Autor: Domínguez, Montserrat
¡Sopla! ¡Sopla!, me ordena la enfermera a voz en grito. Y yo voy y soplo, como si de ello dependiera mi vida. Acabo de cumplir 25 años como fumadora y me hago a la idea de que la espirometría es como soplar las velas de una inmensa tarta de despedida, recubierta por los beneficios que he ido aportando día a día, cajetilla a cajetilla, a las tabacaleras.
Como creo que mi contribución ya ha sido suficiente, me dispongo a decir adiós al cigarrillo, ese gran compañero de mi vida. No recuerdo un solo momento importante en el que no haya estado presente. Gracias a él, las amistades han sido más profundas, las noches más intensas, el sexo más placentero y más fácil el hecho de concentrarse para escribir unos párrafos en el ordenador. ¿O quizás era todo un espejismo? Los exfumadores que conozco no se ponen de acuerdo: algunos aún dan saltos de alegría, mientras que otros llevarán para siempre prendida en los ojos la nostalgia por la calada.
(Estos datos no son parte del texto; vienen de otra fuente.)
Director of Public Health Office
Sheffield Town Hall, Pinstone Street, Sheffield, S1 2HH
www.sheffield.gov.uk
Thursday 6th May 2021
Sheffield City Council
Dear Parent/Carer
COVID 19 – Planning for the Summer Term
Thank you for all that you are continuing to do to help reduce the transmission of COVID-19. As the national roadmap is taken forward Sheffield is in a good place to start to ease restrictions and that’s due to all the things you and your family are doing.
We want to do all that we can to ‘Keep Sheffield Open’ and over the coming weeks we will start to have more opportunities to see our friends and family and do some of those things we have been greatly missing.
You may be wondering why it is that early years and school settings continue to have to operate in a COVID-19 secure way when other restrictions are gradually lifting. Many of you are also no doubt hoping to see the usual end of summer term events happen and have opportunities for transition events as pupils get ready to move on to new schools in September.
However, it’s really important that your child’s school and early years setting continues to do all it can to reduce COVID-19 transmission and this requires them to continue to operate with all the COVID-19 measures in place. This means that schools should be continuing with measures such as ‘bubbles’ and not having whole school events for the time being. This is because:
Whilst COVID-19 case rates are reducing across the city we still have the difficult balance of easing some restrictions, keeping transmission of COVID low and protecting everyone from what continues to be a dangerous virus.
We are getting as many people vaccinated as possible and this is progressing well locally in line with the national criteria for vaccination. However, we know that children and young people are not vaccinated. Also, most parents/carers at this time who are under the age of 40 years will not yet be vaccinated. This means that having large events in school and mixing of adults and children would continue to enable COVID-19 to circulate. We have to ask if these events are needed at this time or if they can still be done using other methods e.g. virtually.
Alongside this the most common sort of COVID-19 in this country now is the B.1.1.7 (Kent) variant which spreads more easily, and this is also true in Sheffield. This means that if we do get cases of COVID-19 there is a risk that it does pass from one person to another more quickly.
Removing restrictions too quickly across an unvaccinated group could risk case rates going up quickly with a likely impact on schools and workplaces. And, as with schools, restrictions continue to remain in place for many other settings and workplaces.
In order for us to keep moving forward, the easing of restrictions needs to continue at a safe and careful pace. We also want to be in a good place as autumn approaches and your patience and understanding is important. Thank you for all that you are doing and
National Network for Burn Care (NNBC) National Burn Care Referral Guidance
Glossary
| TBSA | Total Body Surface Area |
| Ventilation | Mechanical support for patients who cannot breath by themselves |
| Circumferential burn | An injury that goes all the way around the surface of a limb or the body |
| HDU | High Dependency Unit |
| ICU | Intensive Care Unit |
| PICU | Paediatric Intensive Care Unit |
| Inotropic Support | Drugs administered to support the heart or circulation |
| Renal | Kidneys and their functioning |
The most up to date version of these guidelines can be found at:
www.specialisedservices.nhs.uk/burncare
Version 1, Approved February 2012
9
La nueva campaña de Tráfico incide en que cada uno hagamos nuestra cualquiera de las múltiples razones que hay para llevar el cinturón de seguridad. Algo parecido ocurre con los fumadores: hay mil y un motivos para dejarlo, pero sólo uno es el resorte definitivo. Este es el mío: ayer mi hija, que acaba de aprender a juntar letras, leyó en el paquete “Fumar puede ser causa de una muerte lenta y dolorosa”. Y la angustia que reflejó su carita, con apenas seis años, es la razón que finalmente he hecho mía. Se acabó, adiós. Y que la fuerza (de voluntad) me acompañe.